Sebbene gli utenti di laptop tendano a essere soli e meno inclini a interagire con estranei negli spazi pubblici, Hampton afferma: “È interessante riconoscere che i tipi di interazioni che le persone stanno facendo in questi spazi non sono isolanti. Non sono soli nel vero senso perché interagiscono con persone molto diverse attraverso siti Web di social network, e-mail, videoconferenza, Skype, messaggistica istantanea e una moltitudine di altri modi. Abbiamo scoperto che i tipi di cose che stanno facendo online spesso assomigliano molto all'impegno politico, alla condivisione di informazioni e alle discussioni su questioni importanti. Questi tipi di discussioni sono i tipi di cose che vorremmo pensare che le persone abbiano comunque negli spazi pubblici. Per l'individuo, c'è probabilmente qualcosa da guadagnare e per lo spazio collettivo c'è probabilmente qualcosa da guadagnare in quanto sta attirando nuove persone. ”Circa il 25 percento di coloro che ha osservato usando Internet negli spazi pubblici ha affermato di non aver visitato lo spazio prima che potessero accedere a Internet lì.
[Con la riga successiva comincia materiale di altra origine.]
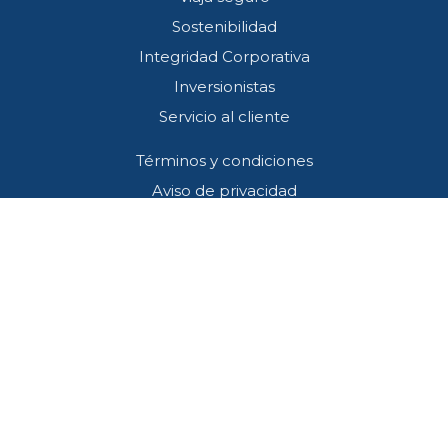
Sostenibilidad
Integridad Corporativa
Inversionistas
Servicio al cliente
Términos y condiciones
Aviso de privacidad
Preguntas frecuentes
Programa Residentes y Vecinos
Contacto
Callcenter (33) 3001 4745
SOS*445
atencion@redviacorta.mx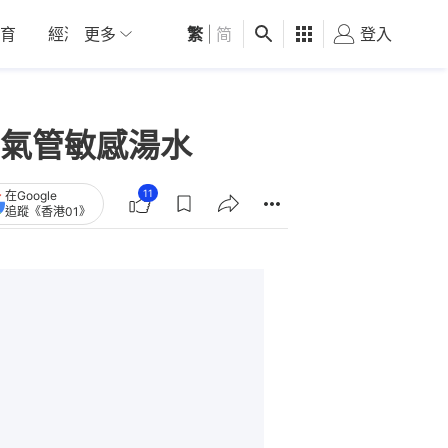
育
經濟
更多
01深圳
繁
觀點
|
简
健康
好食玩飛
登入
女
氣管敏感湯水
11
在Google
追蹤《香港01》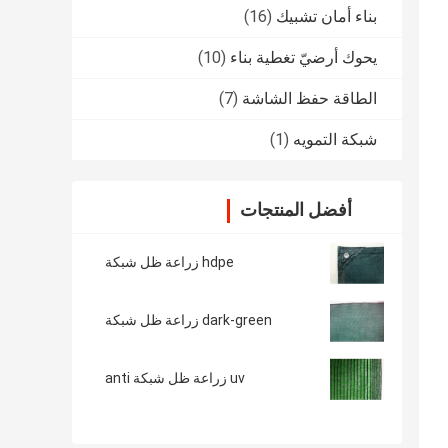
بناء أمان تشبيك
(16)
يحوك أرضيّ تغطية بناء
(10)
الطاقة حفظ الشاشة
(7)
شبكة التمويه
(1)
أفضل المنتجات
hdpe زراعة ظل شبكة
dark-green زراعة ظل شبكة
uv زراعة ظل شبكة anti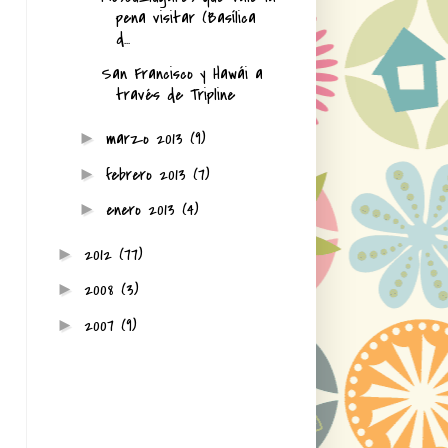
pena visitar (Basílica
d...
San Francisco y Hawái a
través de Tripline
marzo 2013
(9)
►
febrero 2013
(7)
►
enero 2013
(4)
►
2012
(77)
►
2008
(3)
►
2007
(9)
►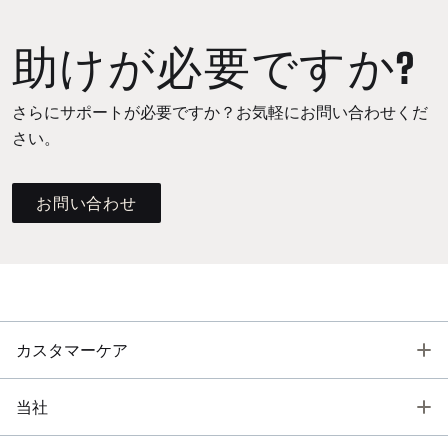
助けが必要ですか?
さらにサポートが必要ですか？お気軽にお問い合わせくだ
さい。
お問い合わせ
T
カスタマーケア
T
当社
In uno dei primi studi longitudinali nel suo genere, Hampton sta anche studiando i cambiamenti nel modo in cui le persone interagiscono negli spazi pubblici confrontando il film che ha raccolto negli spazi pubblici di New York negli ultimi anni con i film Super 8 time-lapse che erano prodotto da William Whyte nel corso dei decenni.
"Ora ci sono molte possibilità di fare questo tipo di versioni 2.0 di studi che sono stati studi in corso dagli anni '60 e '70, quando ci siamo interessati per la prima volta ai successi e ai fallimenti delle città che abbiamo realizzato per noi stessi, "Afferma Susan Piemonte-Palladino, curatrice del National Building Museum di Washington, DC Hampton ha parlato all'inizio di questo mese al forum" Città intelligenti "del museo, che si concentrava su come i dati, incluso il suo, possono essere utilizzati per aiutare le città ad adattarsi all'urbanizzazione . Più della metà della popolazione mondiale vive nelle città e questa cifra dovrebbe salire al 70% entro il 2050.
“Il nostro mondo del design ha diversi tassi di cambiamento. Le città cambiano molto, molto lentamente. Gli edifici cambiano un po 'più velocemente, ma la maggior parte di essi dovrebbe sopravvivere a un essere umano. Interni, mobili, moda: più ti avvicini al corpo, più velocemente le cose cambiano. E la tecnologia in questo momento sta cambiando più velocemente di tutte ”, afferma Piedmont-Palladino. "Non vogliamo che la città cambi al ritmo con cui cambia la nostra tecnologia, ma una città che può ricevere quelle cose sarà una città sana nel futuro".